Summer reading

Froi of the Exiles (Lumatere Chronicles, #2)

Froi of the Exiles/Melina Marchetta

If you've never read a book by Melina Marchetta, do not pass go, do not collect $200, go straight to the library/bookstore/internet and get yourself one of her books. Marchetta started out writing contemporary young adult books, but has branched out to fantasy as well and does each beautifully. I think the key is in the skillful way she creates characters and her ability to make me feel all the emotions ever. When I recommneded Froi of the Exiles to a fellow fantasy-reading friend (i heart aliteration!), I described it as a fantasy book that just punches you straight in the gut in the best possible way. There is darkness and sadness, but there is also hope and joy.

The Spellman Files (The Spellmans, #1)

The Spellman Files/Lisa Lutz

I've also started the second book in this series, and it truly makes me laugh out loud repeatedly. The Spellman family runs a private investigation business, but that's just the framework for this crazy, hilarious family. You've got a "perfect" older brother who left the family business for law school, the-classic-rebel-is-my-middle-name middle child who is a born private eye, and the "surprise" baby sister who has negotiation down to a fine science. Only in the Spellman family do you learn how to tail someone before you graduate high school, and only in the Spellman family do you hone your investigative skills by spying on each other. But despite it's craziness, the books manage to not be cliche, cheesy, or slapstick.

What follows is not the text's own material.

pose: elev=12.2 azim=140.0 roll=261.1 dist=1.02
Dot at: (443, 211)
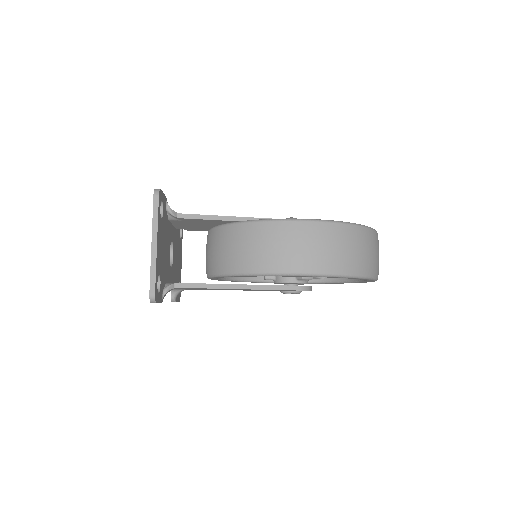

44 Scotland Street: A 44 Scotland Street Novel (1)

44 Scotland St./Alexander McCall-Smith

In the interest of full disclosure, I should say that Edinburgh is one of my favorite places, hands down. I've been meaning to read Alexander McCall-Smith for years, so naturally when I saw this book (and subsequent series) set in Edinburgh I snatched it off the library shelf. It's a book that was originally written as a serial in a Scottish newspaper. McCall-Smith mentions in the forward that the challenge was writing each chapter with enough content to be read alone, but enough momentum to move the story along without too much of an episodic feel. I think he accomplished this beautifully. In addition to the excellent pacing and sence of place, the major strength of the book is the characters: unique, yet familiar; people you want to get to know, or at least get to know more about. This book was lovely and comfortable and the kind of book you want to savor.

The Paris Wife

The Paris Wife/Paula McLain

The Paris Wife tells the story of Ernest Hemingway, his first wife Hadley and their years together living in Paris. Told from Hadley's perspective, the novel begins when the two meet in Chicago and ends almost five years later with their divorce (although there is a bittersweet epilogue that fasts forward to the time around the end of Hemingway's life). This was a book club selection, and I must admit that I wasn't looking forward to reading it. Books about adultery, distructive relationships, and people who just keep on making terrible decisions really aren't my thing. However, kudos to Ms. McLain for bringing heart and humanity and empathy to what could be a sordid and seedy story. So, it's a mixed bag for me. I really enjoyed the first two-thirds of the book, even if I don't see the glamour in getting drunk or living the bohemian Parisian lifestyle. But during the last third of the book all I could think about were the stupid decisions being made, the complete and utter selifishness displayed by Ernest Hemingway, and how it would have been so easy for things to have turned out differently (see: Ernest Hemingway behaved like a [insert bad word here]. I'm definitely looking forward to our book club discussion!